[SERVER-71764] Implement cancellation contract for async_rpc operations Created: 01/Dec/22  Updated: 29/Oct/23  Resolved: 31/Jan/23

Status: Closed
Project: Core Server
Component/s: None
Affects Version/s: None
Fix Version/s: 6.3.0-rc0

Type: Improvement Priority: Major - P3
Reporter: George Wangensteen Assignee: Amirsaman Memaripour
Resolution: Fixed Votes: 0
Labels: None
Remaining Estimate: Not Specified
Time Spent: Not Specified
Original Estimate: Not Specified

Issue Links:
Depends
Duplicate
is duplicated by SERVER-71194 Make async_rpc::sendHedgeCommand kill... Closed
Related
is related to SERVER-73016 Cancellation semantics for async_rpc ... Closed
is related to SERVER-74466 Attach OperationKey in async_rpc for ... Closed
Backwards Compatibility: Fully Compatible
Sprint: Service Arch 2022-12-26, Service Arch 2022-12-12, Service Arch 2023-01-09, Service Arch 2023-01-23, Service Arch 2023-02-06
Participants:
Linked BF Score: 20

 Description   

We now have a defined cancellation contract that the async_rpc API should implement: 

The RPC library should append an OperationKey (GUID) to all operations it sends. When those operations are canceled, if networking has begun for that operation (i.e. any data may have been sent), the RPC unconditionally sends fire-and-forget _killOperations for that OperationKey to the same remote node. 

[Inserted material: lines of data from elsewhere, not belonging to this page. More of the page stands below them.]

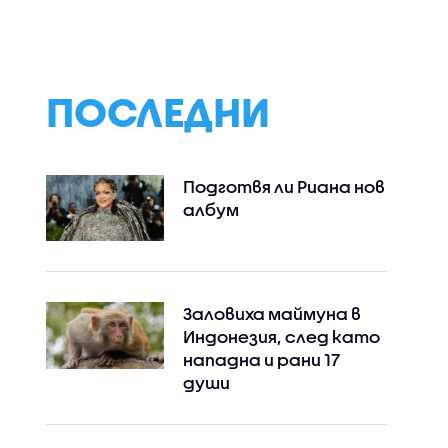
ПОСЛЕДНИ
Подготвя ли Риана нов
албум
Заловиха маймуна в
Индонезия, след като
нападна и рани 17
души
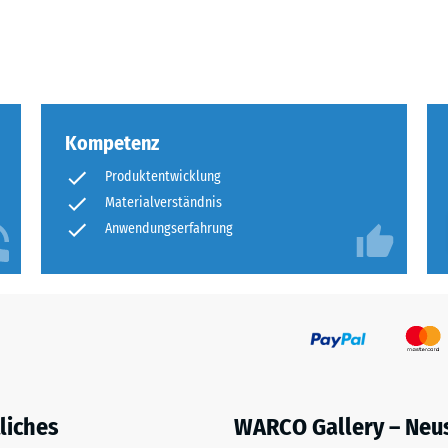
eibende
llung
Kompetenz
en
Produktentwicklung
stung
Materialverständnis
Anwendungserfahrung
liches
WARCO Gallery – Neu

Since the library currently delegates to TaskExecutor/NetworkInterfaceTL to perform networking, implementing this cancellation contract will first involve cancelling any ongoing network interface operations, if they have begun. This is possible by simply using the cancellation token passed to the network interface, and should happen automatically if the async_rpc API's user cancels the token they passed in. Then, the async_rpc API should inspect the NetworkInterface operation response and see if it succeeded or successfully cancelled; if it succeeded, the async_rpc layer needs to send killOperations itself.

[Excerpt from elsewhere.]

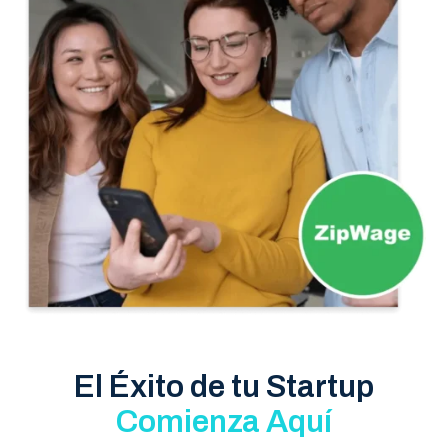
El Éxito de tu Startup
Comienza Aquí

If the NetworkInterface operation was cancelled successfully, the network interface may or may not have sent the required _killOperations. Here, we should do a short/timeboxed investigation on the best solution - one thing we could do is fix the network interface to always send _killOperations in this case, if that fix is small and simple. If it is not, we could have the async_rpc api always send it, even if it ends up being a duplicate _killOperations. 



 Comments   
Comment by Githook User [ 31/Jan/23 ]

Author:

{'name': 'Amirsaman Memaripour', 'email': 'amirsaman.memaripour@mongodb.com', 'username': 'samanca'}

Message: SERVER-71764 Fix cancellation of hedged operations
Branch: master
https://github.com/mongodb/mongo/commit/911f78a88f7cc571b09ba0c67307bbf6d230a3b2

Comment by Githook User [ 24/Jan/23 ]

Author:

{'name': 'Amirsaman Memaripour', 'email': 'amirsaman.memaripour@mongodb.com', 'username': 'samanca'}

Message: Revert "SERVER-71764 Fix cancellation of hedged operations"

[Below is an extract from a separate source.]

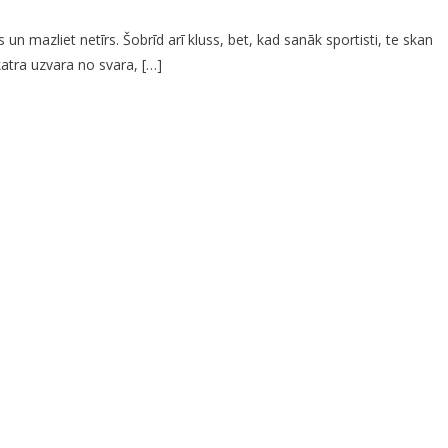
 mazliet netīrs. Šobrīd arī kluss, bet, kad sanāk sportisti, te skan
atra uzvara no svara, […]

This reverts commit 797beaa1ab13144548b94dc4b90d75ec05626e33.
Branch: master
https://github.com/mongodb/mongo/commit/11b02687c7cc1afb0b7e91f8bd55323678db580e

Comment by Githook User [ 18/Jan/23 ]

Author:

{'name': 'Amirsaman Memaripour', 'email': 'amirsaman.memaripour@mongodb.com', 'username': 'samanca'}

Message: SERVER-71764 Fix cancellation of hedged operations
Branch: master
https://github.com/mongodb/mongo/commit/797beaa1ab13144548b94dc4b90d75ec05626e33

Generated at Thu Feb 08 06:19:54 UTC 2024 using Jira 9.7.1#970001-sha1:2222b88b221c4928ef0de3161136cc90c8356a66.